• Excerpted passage

_ _ _ _ _

Greek Tragedy
- First edition
- Author: G. D. H. Cole and Margaret Cole
- Language: English
- Series: Superintendent Wilson
- Genre: Detective
- Publisher: Collins Crime Club Macmillan (US)
- Publication date: 1939
- Publication place: United Kingdom
- Media type: Print
- Preceded by: Double Blackmail
- Followed by: Murder at the Munition Works

= Greek Tragedy (novel) =

1939 novel

Greek Tragedy is a 1939 detective novel by the British authors G. D. H. Cole and Margaret Cole. A husband and wife writing team, it was part of their series of novels featuring Superintendent Wilson, one of the many investigators of the Golden Age of Detective Fiction. It was published by the Collins Crime Club. It is set in Greece during the rule of Ioannis Metaxas. Written in peacetime, a year after its publication the Italian invasion of Greece took place, dragging the country into the Second World War.

==Synopsis==
A British touring party travelling round the islands of the Aegean Sea is shocked on arriving in Delphi to find their tour guide stabbed to death in a grove of olives. Wilson, one of the holidaymakers, takes over the investigation but finds himself hampered by the behaviour of the Greek secret police.

==Critical reception==
Reviewing the book in The Guardian fellow writer E.R. Punshon wrote "Superintendent Wilson, conveniently at hand on holiday, takes the case in hand and discovers the truth, but the interest of the book lies less with murder and mystery than with the amusing description of the tour and the tourists".

==See also==
- The Widow's Cruise, a 1959 detective novel by Cecil Day-Lewis which also takes place on a cruise around the Greek islands.

==Bibliography==
- Hubin, Allen J. Crime Fiction, 1749-1980: A Comprehensive Bibliography. Garland Publishing, 1984.
- Magill, Frank Northen. Critical Survey of Mystery and Detective Fiction: Authors, Volume 1. Salem Press, 1988.
- Reilly, John M. Twentieth Century Crime & Mystery Writers. Springer, 2015.

_ _ _ _ _

• Data extracts
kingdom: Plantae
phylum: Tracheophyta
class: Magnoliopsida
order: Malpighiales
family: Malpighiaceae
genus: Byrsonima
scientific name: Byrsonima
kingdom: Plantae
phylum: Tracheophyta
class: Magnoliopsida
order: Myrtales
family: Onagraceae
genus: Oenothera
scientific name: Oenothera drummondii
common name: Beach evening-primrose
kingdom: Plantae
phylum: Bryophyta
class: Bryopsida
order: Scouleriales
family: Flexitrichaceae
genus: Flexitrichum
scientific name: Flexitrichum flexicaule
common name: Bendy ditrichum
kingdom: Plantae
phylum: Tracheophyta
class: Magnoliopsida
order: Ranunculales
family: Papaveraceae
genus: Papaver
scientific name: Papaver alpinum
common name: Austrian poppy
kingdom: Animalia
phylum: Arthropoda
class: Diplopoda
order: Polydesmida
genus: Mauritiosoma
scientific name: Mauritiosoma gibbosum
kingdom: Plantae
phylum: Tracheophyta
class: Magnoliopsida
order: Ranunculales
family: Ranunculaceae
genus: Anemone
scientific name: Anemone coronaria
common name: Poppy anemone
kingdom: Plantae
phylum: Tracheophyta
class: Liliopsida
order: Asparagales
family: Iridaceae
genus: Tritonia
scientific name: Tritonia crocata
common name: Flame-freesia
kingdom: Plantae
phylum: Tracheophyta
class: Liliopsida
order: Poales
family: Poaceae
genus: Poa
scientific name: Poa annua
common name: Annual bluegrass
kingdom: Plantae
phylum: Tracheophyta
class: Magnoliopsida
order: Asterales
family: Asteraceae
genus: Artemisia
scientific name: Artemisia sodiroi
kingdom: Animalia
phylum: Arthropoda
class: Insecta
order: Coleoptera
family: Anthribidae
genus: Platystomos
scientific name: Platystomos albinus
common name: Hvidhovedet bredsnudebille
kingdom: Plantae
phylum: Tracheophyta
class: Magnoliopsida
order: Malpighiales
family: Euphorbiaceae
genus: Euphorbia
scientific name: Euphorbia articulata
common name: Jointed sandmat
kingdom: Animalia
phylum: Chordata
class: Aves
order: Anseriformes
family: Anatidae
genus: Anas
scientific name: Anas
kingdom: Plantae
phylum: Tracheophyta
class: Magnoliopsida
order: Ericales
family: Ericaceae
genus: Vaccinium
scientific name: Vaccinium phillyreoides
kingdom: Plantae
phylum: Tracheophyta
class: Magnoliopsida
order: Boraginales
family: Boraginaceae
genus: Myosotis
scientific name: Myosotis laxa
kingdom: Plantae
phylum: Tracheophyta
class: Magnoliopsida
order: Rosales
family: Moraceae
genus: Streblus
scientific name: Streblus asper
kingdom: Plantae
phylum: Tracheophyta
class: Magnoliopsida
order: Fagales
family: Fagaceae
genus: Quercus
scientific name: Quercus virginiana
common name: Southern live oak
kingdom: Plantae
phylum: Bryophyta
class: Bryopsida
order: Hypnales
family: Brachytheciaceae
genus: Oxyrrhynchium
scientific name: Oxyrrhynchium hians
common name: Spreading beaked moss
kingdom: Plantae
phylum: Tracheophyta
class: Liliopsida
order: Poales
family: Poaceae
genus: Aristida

_ _ _ _ _

• What is expected
Repeat the article on the novel Greek Tragedy in full, word for word. The listing was drawn from a separate source.

• Reply to the task
Greek Tragedy
- First edition
- Author: G. D. H. Cole and Margaret Cole
- Language: English
- Series: Superintendent Wilson
- Genre: Detective
- Publisher: Collins Crime Club Macmillan (US)
- Publication date: 1939
- Publication place: United Kingdom
- Media type: Print
- Preceded by: Double Blackmail
- Followed by: Murder at the Munition Works

= Greek Tragedy (novel) =

1939 novel

Greek Tragedy is a 1939 detective novel by the British authors G. D. H. Cole and Margaret Cole. A husband and wife writing team, it was part of their series of novels featuring Superintendent Wilson, one of the many investigators of the Golden Age of Detective Fiction. It was published by the Collins Crime Club. It is set in Greece during the rule of Ioannis Metaxas. Written in peacetime, a year after its publication the Italian invasion of Greece took place, dragging the country into the Second World War.

==Synopsis==
A British touring party travelling round the islands of the Aegean Sea is shocked on arriving in Delphi to find their tour guide stabbed to death in a grove of olives. Wilson, one of the holidaymakers, takes over the investigation but finds himself hampered by the behaviour of the Greek secret police.

==Critical reception==
Reviewing the book in The Guardian fellow writer E.R. Punshon wrote "Superintendent Wilson, conveniently at hand on holiday, takes the case in hand and discovers the truth, but the interest of the book lies less with murder and mystery than with the amusing description of the tour and the tourists".

==See also==
- The Widow's Cruise, a 1959 detective novel by Cecil Day-Lewis which also takes place on a cruise around the Greek islands.

==Bibliography==
- Hubin, Allen J. Crime Fiction, 1749-1980: A Comprehensive Bibliography. Garland Publishing, 1984.
- Magill, Frank Northen. Critical Survey of Mystery and Detective Fiction: Authors, Volume 1. Salem Press, 1988.
- Reilly, John M. Twentieth Century Crime & Mystery Writers. Springer, 2015.